▶ _Supplied text_
-*-

That’s not just a comment. It’s a blog topic.
You could write:
- How Busy Professionals Find Time to Write Social Media Posts
- Which Hot New Programs Will Save You Time
- Common Time Management Mistakes Entrepreneurs Make
Comments provide insight into what is happening inside your audience’s minds.
Keep a Running Question List
One of the easiest ways to lose great content ideas is to assume you’ll remember them later. You probably won’t. Create a simple system for collecting questions.
You might use:
- A spreadsheet
- A Word document
- A note-taking app
- A project management tool
Whenever someone asks a question, add it to the list. Don’t worry about organizing it initially. The goal is simply to capture ideas before they disappear. Over time, you’ll build a substantial library of topics.
Group Similar Questions Together
After collecting questions for a few weeks, you’ll start noticing themes. For example:
Marketing Questions
- How do I get more visibility?
- Which social media platform should I use?
- How often should I post?
Sales Questions
- How do I handle objections?
- What should I charge?
- How do I follow up without being pushy?
Content Creation Questions
- What should I write about?
- How long should blog posts be?
- How can I use AI to help create content?
These categories can become content series.
A series makes it easier to plan future posts and encourages readers to return for related content.
Listen for the Questions Behind the Questions
Sometimes the most useful blog topic isn’t the question being asked.
It’s the concern underneath it.
For example, when someone asks, “How often should I publish content?” they may actually be worried about consistency, time management, or whether their efforts will produce results.
Addressing the deeper concern often creates stronger content.
Readers appreciate articles that answer not only what they asked, but also what they were really trying to understand.
Let Your Audience Build Your Content Calendar
Many business owners spend hours trying to guess what readers want. A simpler approach is to listen.

-*-

▶ _Exercises_
#1 Answer these questions using the passage on blog topics:
(a) Which four tools does it suggest for collecting questions?
(b) What can categories of similar questions become?
(c) What three worries might lie behind the question "How often should I publish content?"
#2 Extract the part of the passage on blog topics between "Sales Questions" and "I write about?", inclusive.
The listing that follows comes from a different source than the passage on blog topics.

▶ _Collected data_

-*-

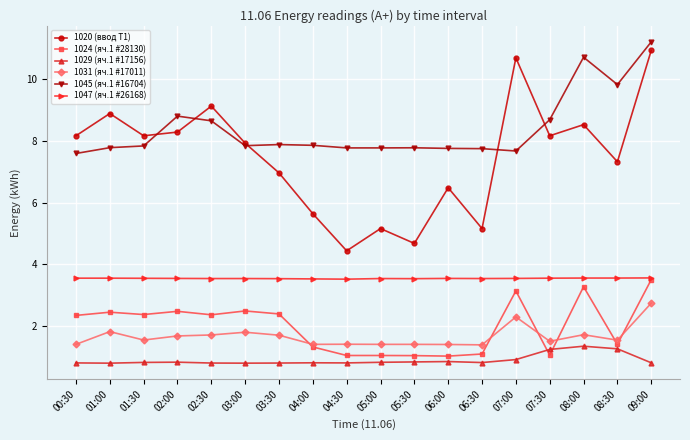

Rank the series at 07:00 from highest to lowest value.

1020 (ввод Т1), 1045 (яч.1 #16704), 1047 (яч.1 #26168), 1024 (яч.1 #28130), 1031 (яч.1 #17011), 1029 (яч.1 #17156)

-*-

▶ _Results for the exercise_
#1
(a) A spreadsheet, a Word document, a note-taking app, and a project management tool.
(b) Content series.
(c) Consistency, time management, or whether their efforts will produce results.

#2
Sales Questions
- How do I handle objections?
- What should I charge?
- How do I follow up without being pushy?
Content Creation Questions
- What should I write about?